After a series of derailments this summer, city leaders have expressed concern about how students relying on the MBTA will get to school this fall.
“I think this is a great option for our kids. It just needs to work for them,” said Boston City Councilor at-large Annissa Essaibi-George.
This year, Boston Public Schools announced it would be providing free T passes to 10,000 more kids in the district, adding to the 20,000 who already utilize the service. But if delays persist, tardiness could become an issue.
“My own boys take the T to school and tardiness is a huge problem at many of our schools,” Essaibi-George said. “Kids are traveling a great distance to get to and from school every day, and we need to make sure we have systems in place that support that effort.”
In response, however, the MBTA has said it is focused on repairing and improving their lines.

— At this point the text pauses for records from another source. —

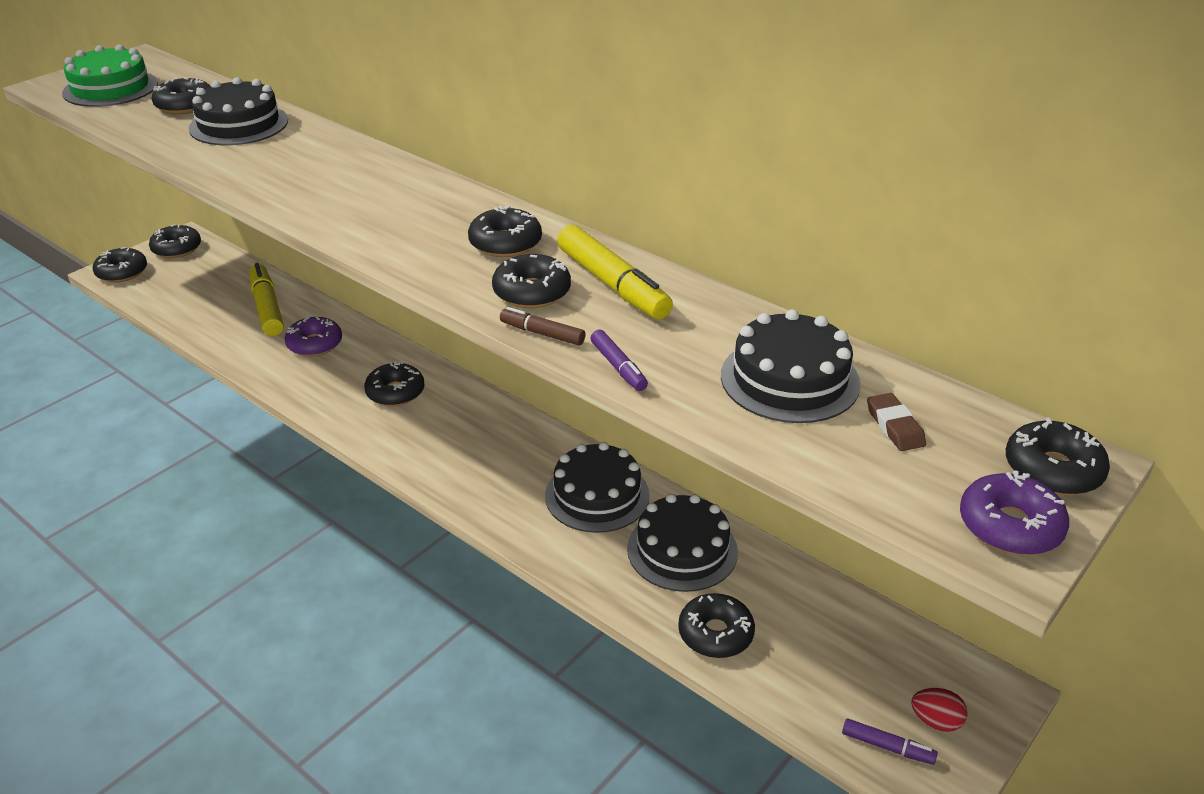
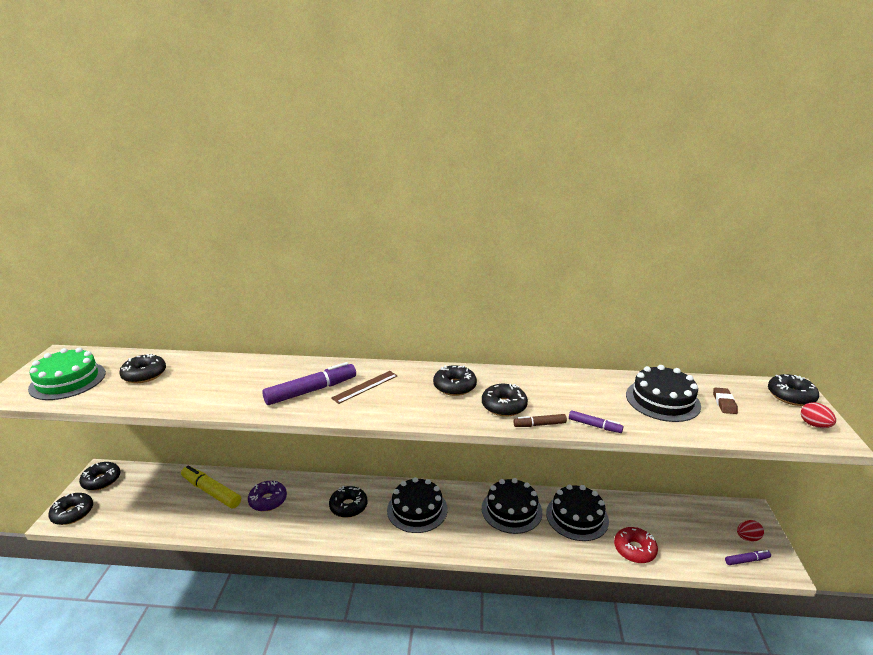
camera: 35 degrees left, 10 degrees down
black cake [189,77,288,145] -> black cake moved to [387,477,448,533]
yellow marker [557,225,673,319] -> none
black donut [678,593,755,658] -> red donut [614,527,658,563]
brown eraser [867,393,926,451] -> brown eraser turned 60 degrees clockwise [713,388,738,414]
purple donut [960,471,1069,555] -> red egg [801,402,836,428]
none -> purple marker [262,362,356,405]
none -> brown ruler [331,371,398,404]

“That's exactly why the MBTA is in the midst of an aggressive $8 billion capital investment program. Each and every week, work crews are making significant improvements to transit infrastructure such as tracks, signals and power systems,” said MBTA spokesman Joe Pesaturo.
Teachers and students have said the access to free transit is crucial to their everyday lives, allowing them to get to school, work and extracurricular activities.
“The fact that the T isn’t up to snuff is not a problem with giving kids passes, it’s a problem with how the T is funded by the state,” said Russell Weiss-Irwin, a teacher with Boston Public Schools.
Despite the issues, teachers and city leaders remain optimistic about the upcoming year. They expect many of the 10,000 students who just received free passes to have a minimal impact, as some already take the T and pay for it or utilize other sources of transportation.
Essaibi-George says she's hopeful that September and the beginning of the school year is a positive one for BPS kids.